Z-rings and Cell Division

Cell division in E coli is morphologically symmetric due to, among other, their ability to place the Z-ring at midcell. At sub-optimal temperatures, this symmetry decreases at the single-cell level. Using fluorescence microscopy, we observed FtsZ-GFP and DAPI-stained nucleoids to assess the robustness of the symmetry of Z-ring formation and positioning in cells at sub-optimal and critical temperatures. We found that the Z-ring formation and positioning is robust at sub-optimal temperatures, as the Z-ring ’ s mean width, density and displacement from midcell maintain correlation to one another. However, at critical temperatures, the Z-ring displacement from midcell is greatly increased. This is due to enhanced distance between the replicated nucleoids and, thus, reduced Z-ring density, which explains the weaker precision in setting a morphologically symmetric division site.
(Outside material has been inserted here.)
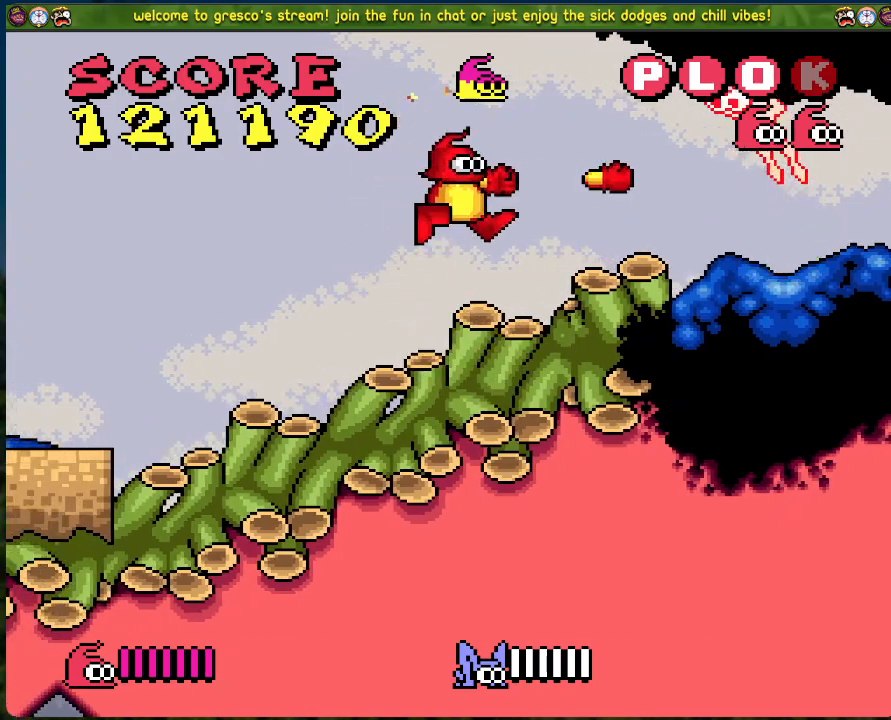
{"buttons": ["A", "DPAD_RIGHT"], "left_stick": "center", "events": [[200, "DPAD_LEFT", "up"], [251, "DPAD_RIGHT", "down"], [418, "A", "down"]]}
This also occurs in rich media and is cumulative, i.e. combining richer media and critically high temperatures enhances the asymmetries in division, which is evidence that the causes are biophysical. To support this, we showed that the effects are reversible, i.e. shifting cells from optimal to critical, and then to optimal again, reduces and then enhances the symmetry in Z-ring positioning, respectively. Overall, we found that Z-ring positioning in E. coli is a robust biophysical process under sub-optimal temperatures, and that critical temperatures cause significant asymmetries in division.